Here’s something that’s very difficult for me. So often, at the end of practice, the teacher will say, “I’ll be in the lobby. Happy to chat or listen to feedback.” And, yet, the few times I’ve shared feedback, my comments have not been received in a way that’s comfortable for me. This past week, saying “The Warrior I sequence was hard for me today. It didn’t feel natural to move from the first posture to the second…” received the response “I thought it worked really well.” At which point the conversation stopped and I went on my way, feeling sad and devalued.

I’ve learned over time that when the behavior of someone else upsets me, it has less to do with them and more to do with something happening inside me. And, I continue to learn that there’s a bigger lesson attached to every single incident in my life.

Any feedback – positive or negative – can provide valuable information. Right? Then why is it so hard to accept? I’ve been contemplating feedback I receive in my own life and I’ve been working to accept it with grace. To acknowledge the gift that comes from another person sharing their thoughts and giving me information that, if I let it, could help me on my quest to become a whole person. Sometimes it’s stinking difficult, but I’m slowly getting better at it.

But, what about the feedback I give myself? The messages my body gives me multiple times a day. “I need you to breathe more deeply.” “I’m tired. Please slow down.” “Get off the couch. I need some exercise!” Why is it so hard to accept the gift my body is putting right in front of me? It’s giving me very clear direction on what it needs and when. I’ve learned that when I listen to it the first time it speaks, things go better for me. The longer I wait and the louder is has to shout at me, the harder things get. My body doesn’t feel well. It gets achy. My bones make funny popping sounds. And, yet, I resist.

I think it comes down to ego. I want to think I know better than another person, or I think I’m stronger or smarter than my own body. The irony of this is that I’ve spent years learning to hear my body. And now I hear it – loud and clear – and it’s incredibly easy for me to blow it off. What the heck?

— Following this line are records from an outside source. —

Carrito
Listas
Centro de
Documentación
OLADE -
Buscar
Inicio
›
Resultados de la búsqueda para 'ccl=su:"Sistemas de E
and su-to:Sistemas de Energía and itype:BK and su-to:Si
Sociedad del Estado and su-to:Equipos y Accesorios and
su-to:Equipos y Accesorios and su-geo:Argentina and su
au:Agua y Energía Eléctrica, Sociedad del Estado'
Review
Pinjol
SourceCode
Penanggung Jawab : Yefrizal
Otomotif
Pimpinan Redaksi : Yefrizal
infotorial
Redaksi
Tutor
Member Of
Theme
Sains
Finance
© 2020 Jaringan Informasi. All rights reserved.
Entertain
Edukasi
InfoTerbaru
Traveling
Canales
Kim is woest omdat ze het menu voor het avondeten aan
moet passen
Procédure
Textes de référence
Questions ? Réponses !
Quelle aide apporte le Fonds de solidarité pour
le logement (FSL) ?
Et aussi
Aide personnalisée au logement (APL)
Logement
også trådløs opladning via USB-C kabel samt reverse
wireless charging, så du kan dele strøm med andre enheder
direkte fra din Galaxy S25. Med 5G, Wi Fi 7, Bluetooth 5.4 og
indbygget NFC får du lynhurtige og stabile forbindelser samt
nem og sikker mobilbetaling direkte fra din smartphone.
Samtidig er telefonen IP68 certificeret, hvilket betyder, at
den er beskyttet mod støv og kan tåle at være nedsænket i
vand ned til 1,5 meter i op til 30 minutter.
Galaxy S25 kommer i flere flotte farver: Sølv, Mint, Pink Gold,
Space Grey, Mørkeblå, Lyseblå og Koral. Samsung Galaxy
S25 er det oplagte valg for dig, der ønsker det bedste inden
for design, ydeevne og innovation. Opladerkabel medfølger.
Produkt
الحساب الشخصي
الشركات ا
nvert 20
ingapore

If accepting feedback is a challenge for you, too, maybe you’d like to join me in today’s intention: Practice accepting feedback. From those around me and from my own body and spirit. To accept it as a gift, not as a judgment, and to acknowledge it as a necessary and lovely part of life.

#Nama

 

2 thoughts on “The gift of feedback.

  1. So, the thing about feedback, is that it is rarely totally about you, and that is hard to remember. It is almost always, mostly, about the student. This last week I had the spectrum of feedback from my math students. A fellow teacher came to me to tell me one of her former students was really struggling in my class, and wanted to switch teachers! It was hard to hear, but made me focus on some very specific things I could do to help that student. I felt like a shitty teacher, but it felt good to make some changes in my approach in that class.

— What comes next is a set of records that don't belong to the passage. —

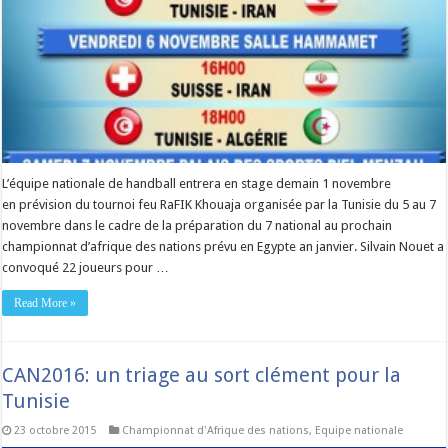
L’équipe nationale de handball entrera en stage demain 1 novembre
en prévision du tournoi feu RaFIK Khouaja organisée par la Tunisie du 5 au 7
novembre dans le cadre de la préparation du 7 national au prochain
championnat d’afrique des nations prévu en Egypte an janvier. Silvain Nouet a
convoqué 22 joueurs pour …
Read More »
CAN2016: un triage au sort clément pour la
Tunisie
23 octobre 2015
Championnat d'Afrique des nations
,
Equipe nationale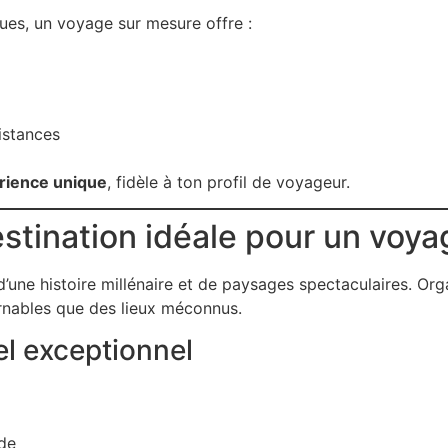
ues, un voyage sur mesure offre :
istances
rience unique
, fidèle à ton profil de voyageur.
estination idéale pour un voy
d’une histoire millénaire et de paysages spectaculaires. Or
urnables que des lieux méconnus.
el exceptionnel
nde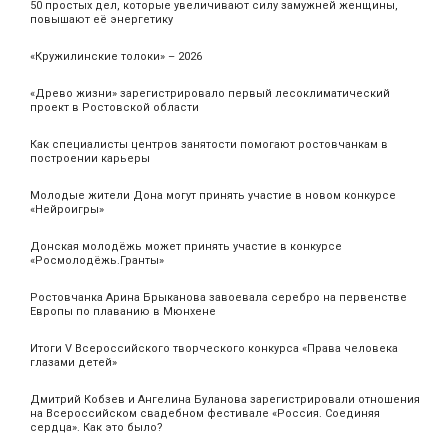
50 простых дел, которые увеличивают силу замужней женщины,
повышают её энергетику
«Кружилинские толоки» – 2026
«Древо жизни» зарегистрировало первый лесоклиматический
проект в Ростовской области
Как специалисты центров занятости помогают ростовчанкам в
построении карьеры
Молодые жители Дона могут принять участие в новом конкурсе
«Нейроигры»
Донская молодёжь может принять участие в конкурсе
«Росмолодёжь.Гранты»
Ростовчанка Арина Брыканова завоевала серебро на первенстве
Европы по плаванию в Мюнхене
Итоги V Всероссийского творческого конкурса «Права человека
глазами детей»
Дмитрий Кобзев и Ангелина Буланова зарегистрировали отношения
на Всероссийском свадебном фестивале «Россия. Соединяя
сердца». Как это было?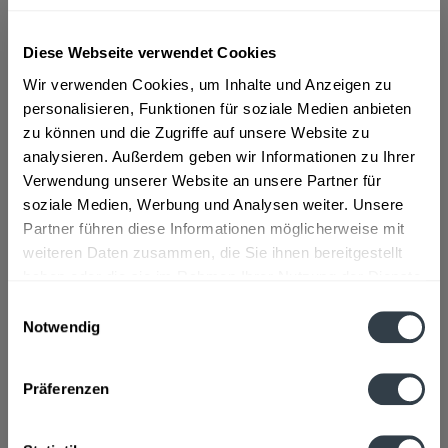
ab 16,39 € *
Diese Webseite verwendet Cookies
Inhalt:
0.5 Liter (32,78 € * / 1 Liter)
Wir verwenden Cookies, um Inhalte und Anzeigen zu
inkl. MwSt.
ggf. zzgl. Erschwerniszuschlag
personalisieren, Funktionen für soziale Medien anbieten
Vorrätig
zu können und die Zugriffe auf unsere Website zu
analysieren. Außerdem geben wir Informationen zu Ihrer
In den
Warenkorb
Verwendung unserer Website an unsere Partner für
soziale Medien, Werbung und Analysen weiter. Unsere
Artikel-Nr.:
25293
Partner führen diese Informationen möglicherweise mit
Verfügbar in:
weiteren Daten zusammen, die Sie ihnen bereitgestellt
haben oder die sie im Rahmen Ihrer Nutzung der Dienste
Beschreibung
gesammelt haben.
mehr
Einwilligungsauswahl
Notwendig
"Flimm Bärbelchen 25 x 0,02l"
Datenschutzbestimmungen
Präferenzen
Flaschengröße:
< 0,2 l
Fragen zum Artikel?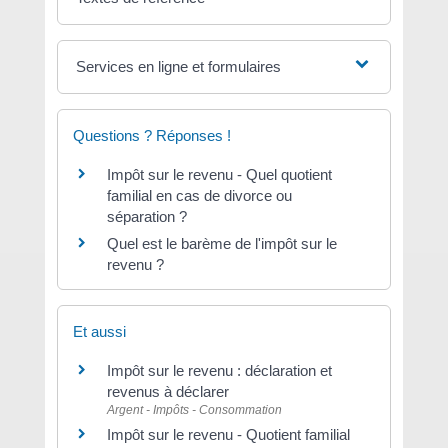
Services en ligne et formulaires
Questions ? Réponses !
Impôt sur le revenu - Quel quotient
familial en cas de divorce ou
séparation ?
Quel est le barème de l'impôt sur le
revenu ?
Et aussi
Impôt sur le revenu : déclaration et
revenus à déclarer
Argent - Impôts - Consommation
Impôt sur le revenu - Quotient familial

    Then, a different student out of the blue told me how my teaching style worked so much better for them than their other math teachers. That, ironically, was as hard to hear as the constructive criticism. The first situation required that I work to make some changes. The second situation required that I maintain and enhance the strengths I already have. At the end of the day, the message is that I need to remember to reflect on how I can get better, and that I am already good the way I am. Finally, the criticism and praise are about where the student is located, and I need to try and meet them there.